Open Access Research Article

Cardiac Output assessed via Esophageal Doppler Monitoring Fails to Predict Changes in Renal Microvascular Perfusion

David J Read1,2, Thomas P Heinink3, Brett Doleman*1,2, Jonathan N Lund2, Bethan E Phillips2 and John P Williams1,2

1Department of Anaesthesia and Critical Care, Royal Derby Hospital, UK

2Division of Medical Sciences and Graduate Entry Medicine, University of Nottingham, UK

3Department of Anaesthesia, Frimley Health Foundation Trust, Frimley Park Hospital, Surrey

Corresponding Author

Received Date: September 24, 2019;  Published Date: October 10, 2019


Background: Vasoactive drugs are routinely used clinically to alter mean arterial blood pressure (MAP) and cardiac output (CO) and to maintain organ perfusion. However, the effect of such drugs on microvascular visceral blood flow (MiBF) is not fully understood. We aimed to track changes in renal MiBF, using the well-validated technique of Contrast Enhanced Ultrasound (CEUS), across a range of MAP and CO generated via the vasoactive drugs, phenylephrine and ephedrine.

Methods: Baseline cardiovascular measurements were recorded, with renal MiBF determined via CEUS as renal microvascular transit time (RTT). Phenylephrine was then administered, via a standardized protocol, to increase MAP and CO, with repeat CEUS. Following return to baseline, the above was repeated using ephedrine.
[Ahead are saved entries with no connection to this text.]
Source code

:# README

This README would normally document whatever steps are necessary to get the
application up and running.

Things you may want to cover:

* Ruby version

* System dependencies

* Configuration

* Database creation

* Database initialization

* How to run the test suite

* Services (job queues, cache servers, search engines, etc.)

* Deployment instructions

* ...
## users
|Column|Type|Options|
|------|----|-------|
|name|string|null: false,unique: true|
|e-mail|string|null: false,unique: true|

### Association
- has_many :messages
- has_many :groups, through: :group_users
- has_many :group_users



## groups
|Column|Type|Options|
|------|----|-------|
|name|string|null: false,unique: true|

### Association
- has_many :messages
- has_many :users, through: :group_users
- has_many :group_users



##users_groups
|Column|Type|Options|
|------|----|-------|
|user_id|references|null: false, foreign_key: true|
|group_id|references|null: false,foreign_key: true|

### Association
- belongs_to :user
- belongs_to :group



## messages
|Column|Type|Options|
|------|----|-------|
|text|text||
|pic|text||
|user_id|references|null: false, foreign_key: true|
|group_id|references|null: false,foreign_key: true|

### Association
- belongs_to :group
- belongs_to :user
CEUS time-intensity curves were constructed and renal MiBF calculated.

Results: In 11 male volunteers (median age 32), phenylephrine increased MAP (98.7 vs 110.8 mmHg, p<0.001), but not CO (4211 vs. 4089 ml.min-1, p=0.42), while ephedrine increased CO (4110 vs 6097, p<0.001) and MAP (95.6 vs 100.9, p=0.02). Phenylephrine reduced time to organ perfusion (TTOP) (22.3 vs 18.4 secs, p=0.009), but not RTT (14 vs 13.2 secs, p=0.46). Ephedrine decreased TTOP (21.1 vs 14.7 secs, p=0.003), and RTT (3.5 vs 9.6 secs, p=0.007). Change in CO predicted change in TTOP (r2=0.26, p=0.02), but not RTT (r2=0.04, p=0.43). Change in MAP did not predict change in TTOP (r2=0.02, p=0.58), or RTT (r2<0.001, p=0.89).

Conclusion: Changes in MAP and CO fail to predict renal MiBF.

Key points

Question: Do macrovascular changes predict renal microvascular perfusion.

Findings: Changes in cardiac output and mean arterial blood pressure fail to predict renal microvascular perfusion.

Meaning: Clinical measurement of macrovascular indices may not correlate with microvascular indices.